Multiverse - Wikipedia, the free encyclopedia

----------


## VIRAL

try looking up "the incunabula project" but i dont see it as anything more than fiction.

----------


## Aleks

I have a theory that when we go to sleep our dream selfs go to a parallel universe and when we wake up we go back to our universe. But if this theory is right what happens if we didn't wake up and stayed there?

----------


## VIRAL

I definitely don't think the dream world is a parallel world. One item of interest however is the voynich manuscript. In it, there are many depictions of plants that do not grow on earth an the strange writing is written smoothly, suggesting that the author undersood what he was writing, somewhat different from the writing in the post "what language/ writing is this?" My theory is that someone from a parallel world who knew a lot about the local flora came to this world and wrote the book.

----------


## ninfan

> I have a theory that when we go to sleep our dream selfs go to a parallel universe and when we wake up we go back to our universe. But if this theory is right what happens if we didn't wake up and stayed there?


Not trying to take anything from you but that theory exists since a long time.
A friend of mine told it to me. Maybe thats why some say we are half dead when we sleep. I do believe that when we sleep the astral body is more active & can wander to anyplanes since consciousness is turned off

----------


## astralelf

I believe that there are parallel worlds/realities. The reason I believe this is I have different memories from other people. The only way I can explain it is that somehow I've jumped or slipped from one to another.

----------


## S33k3R

Alright...see if you can follow this for a concept...

The second law of Thermodynamics states the following:




> The entropy of an isolated system which is not in equilibrium will tend to increase over time, approaching a maximum value at equilibrium.


Now, entropy is the phenomenon that makes your bedroom go untidy after you're mom cleans it...i.e, things tend to go from order to disorder...building fall down, things decay etc etc.
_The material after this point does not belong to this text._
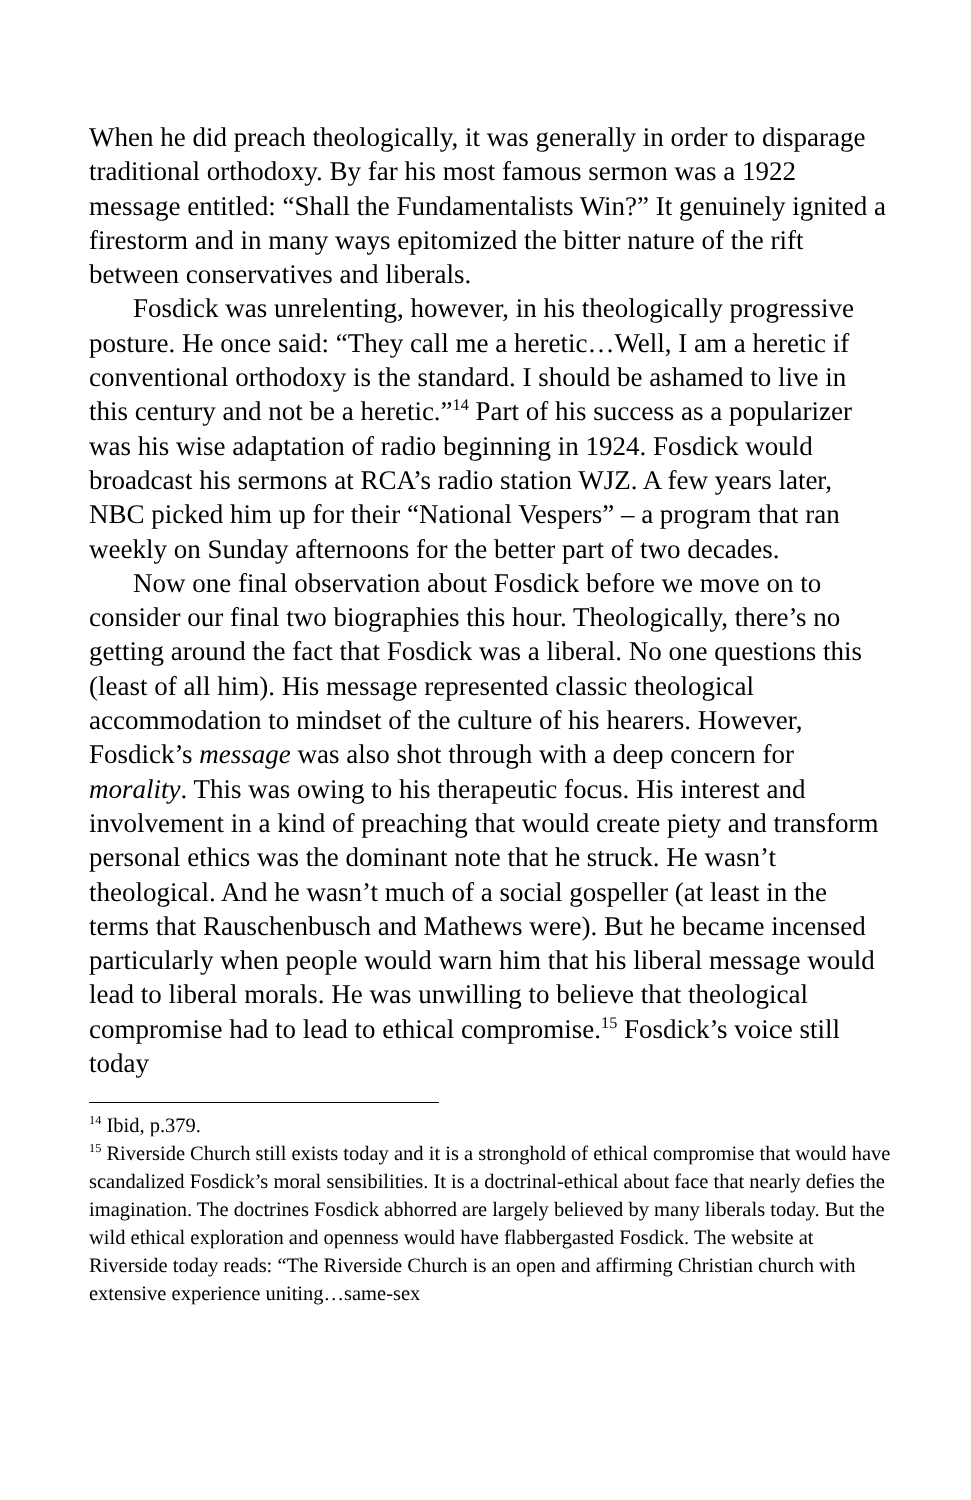When he did preach theologically, it was generally in order to disparage traditional orthodoxy. By far his most famous sermon was a 1922 message entitled: “Shall the Fundamentalists Win?” It genuinely ignited a firestorm and in many ways epitomized the bitter nature of the rift between conservatives and liberals.
Fosdick was unrelenting, however, in his theologically progressive posture. He once said: “They call me a heretic…Well, I am a heretic if conventional orthodoxy is the standard. I should be ashamed to live in this century and not be a heretic.”<sup>14</sup> Part of his success as a popularizer was his wise adaptation of radio beginning in 1924. Fosdick would broadcast his sermons at RCA’s radio station WJZ. A few years later, NBC picked him up for their “National Vespers” – a program that ran weekly on Sunday afternoons for the better part of two decades.
Now one final observation about Fosdick before we move on to consider our final two biographies this hour. Theologically, there’s no getting around the fact that Fosdick was a liberal. No one questions this (least of all him). His message represented classic theological accommodation to mindset of the culture of his hearers. However, Fosdick’s message was also shot through with a deep concern for morality. This was owing to his therapeutic focus. His interest and involvement in a kind of preaching that would create piety and transform personal ethics was the dominant note that he struck. He wasn’t theological. And he wasn’t much of a social gospeller (at least in the terms that Rauschenbusch and Mathews were). But he became incensed particularly when people would warn him that his liberal message would lead to liberal morals. He was unwilling to believe that theological compromise had to lead to ethical compromise.<sup>15</sup> Fosdick’s voice still today
<sup>14</sup> Ibid, p.379.
<sup>15</sup> Riverside Church still exists today and it is a stronghold of ethical compromise that would have scandalized Fosdick’s moral sensibilities. It is a doctrinal-ethical about face that nearly defies the imagination. The doctrines Fosdick abhorred are largely believed by many liberals today. But the wild ethical exploration and openness would have flabbergasted Fosdick. The website at Riverside today reads: “The Riverside Church is an open and affirming Christian church with extensive experience uniting…same-sex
It takes the input of energy to keep systems in an orderly state...this is why you're mom gets pissed at you about your bedroom just BTW.

Now, lets look at this in the context of the Universe. So the Big Bang happened...and everything was all hot and confused and nothing really made sense...primordial chaos is the term generally used. Slowly, things sorted themselves out a bit...gas clouds formed, then stars, then planets, then life...so out of the primordial chaos, order arose to form the universe as we understand it.

Eh?...that doesn't make sense?...that seems to be in direct contradiction to the 2nd Law which says things get MORE chaotic...not more orderly. Unless you want to switch the definitions and say the ordered universe is chaotic and primordial chaos ordered.  :Confused: 

BUT...Checkit out: "The entropy of an _isolated_ system which is not in equilibrium will tend to increase over time..."

I think the key words here are "isolated systems"...the only way that this works is if the Universe isn't an isolated system. Well now that open up a veritable rabbit hole of Alicean possibilities...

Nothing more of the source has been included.